Ce contrôle perpétuel amène naturellement une bien plus grande rigueur, et surtout il amène à pousser beaucoup plus loin que ne l’avait fait Littré la distinction entre les mots héréditaires et les mots empruntés non seulement aux diverses langues étrangères, mais au latin.

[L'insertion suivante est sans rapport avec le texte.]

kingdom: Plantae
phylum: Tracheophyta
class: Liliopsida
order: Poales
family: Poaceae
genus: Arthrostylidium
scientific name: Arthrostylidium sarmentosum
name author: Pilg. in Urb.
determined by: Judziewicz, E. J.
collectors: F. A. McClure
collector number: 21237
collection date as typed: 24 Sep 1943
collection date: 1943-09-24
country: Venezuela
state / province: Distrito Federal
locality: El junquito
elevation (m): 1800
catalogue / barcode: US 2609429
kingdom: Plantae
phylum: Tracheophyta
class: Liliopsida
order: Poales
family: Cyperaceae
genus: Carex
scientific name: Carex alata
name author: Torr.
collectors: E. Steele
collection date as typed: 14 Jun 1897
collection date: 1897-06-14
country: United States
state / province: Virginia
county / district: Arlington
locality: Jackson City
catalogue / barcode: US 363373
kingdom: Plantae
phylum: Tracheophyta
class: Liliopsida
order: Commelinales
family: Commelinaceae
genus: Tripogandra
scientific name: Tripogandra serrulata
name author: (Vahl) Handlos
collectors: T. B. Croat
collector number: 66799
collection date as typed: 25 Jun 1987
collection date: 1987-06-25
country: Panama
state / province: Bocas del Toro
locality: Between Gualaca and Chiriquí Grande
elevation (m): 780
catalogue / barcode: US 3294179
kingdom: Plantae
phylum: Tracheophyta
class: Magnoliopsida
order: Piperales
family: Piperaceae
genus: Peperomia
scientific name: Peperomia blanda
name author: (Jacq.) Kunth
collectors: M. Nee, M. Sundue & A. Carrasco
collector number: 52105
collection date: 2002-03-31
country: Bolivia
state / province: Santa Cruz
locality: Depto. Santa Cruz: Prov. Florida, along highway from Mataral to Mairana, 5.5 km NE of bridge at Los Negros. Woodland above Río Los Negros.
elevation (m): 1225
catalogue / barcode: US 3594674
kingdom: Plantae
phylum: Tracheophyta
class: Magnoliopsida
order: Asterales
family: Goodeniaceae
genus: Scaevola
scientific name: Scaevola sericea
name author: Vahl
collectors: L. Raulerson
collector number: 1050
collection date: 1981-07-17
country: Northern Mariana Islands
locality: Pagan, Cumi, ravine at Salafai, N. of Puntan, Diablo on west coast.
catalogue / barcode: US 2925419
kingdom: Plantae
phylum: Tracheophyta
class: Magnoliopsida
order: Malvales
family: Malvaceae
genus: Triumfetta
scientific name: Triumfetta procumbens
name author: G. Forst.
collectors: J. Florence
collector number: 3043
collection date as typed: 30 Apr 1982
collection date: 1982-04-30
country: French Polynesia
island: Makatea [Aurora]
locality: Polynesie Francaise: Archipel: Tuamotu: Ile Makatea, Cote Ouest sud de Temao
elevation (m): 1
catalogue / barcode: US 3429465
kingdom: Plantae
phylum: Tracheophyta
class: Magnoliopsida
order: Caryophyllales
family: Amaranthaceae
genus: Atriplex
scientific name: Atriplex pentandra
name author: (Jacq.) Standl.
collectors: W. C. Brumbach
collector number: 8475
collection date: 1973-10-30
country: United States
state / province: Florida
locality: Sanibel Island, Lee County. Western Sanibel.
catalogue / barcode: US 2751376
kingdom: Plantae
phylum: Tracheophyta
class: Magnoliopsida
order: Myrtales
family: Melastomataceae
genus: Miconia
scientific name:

Dans le Dictionnaire général, la distinction est indiquée, avec autant de concision que de clarté, par la simple addition de « emprunté » avant le « de » qui marque la provenance[2] : ainsi à l’article plantain, on lit : « Du latin plantaginem ; » mais à l’article image : « Emprunté du latin imaginem. » Et, par ce simple procédé, tout le lexique du latin parlé qui s’est transmis oralement jusqu’à nous est séparé de ce qui est venu s’y adjoindre depuis quinze siècles, et pourrait être dégagé comme formant l’estoc essentiel de notre langue et en même temps l’unissant en un groupe harmonieux aux autres variétés vivantes du latin parlé[3]. Les mots

  1. Brachet avait déjà prétendu rendre compte de chaque transformation phonétique, et il faut lui reporter l’honneur de cette idée ; mais il renvoie pour chaque phénomène à des mots où il se retrouve, et non à des règles générales, ce qui donne lieu à beaucoup d’inexactitudes et de confusions.
  2. A vrai dire, comme je l’ai indiqué, dans les mots héréditaires ce « de » lui-même est de trop : plantain ne « vient » pas « de » plantaginem ; plantaginem vit dans la France du Nord sous la forme plantain.
  3. Darmesteter voulait donner ce lexique dans le Traité, mais il l’avait seulement ébauché pour les lettres A et B ; sa liste n’a pas été complétée. — Une innovation très heureuse du Dictionnaire a été de marquer l’accent et la quantité des mots du latin parlé.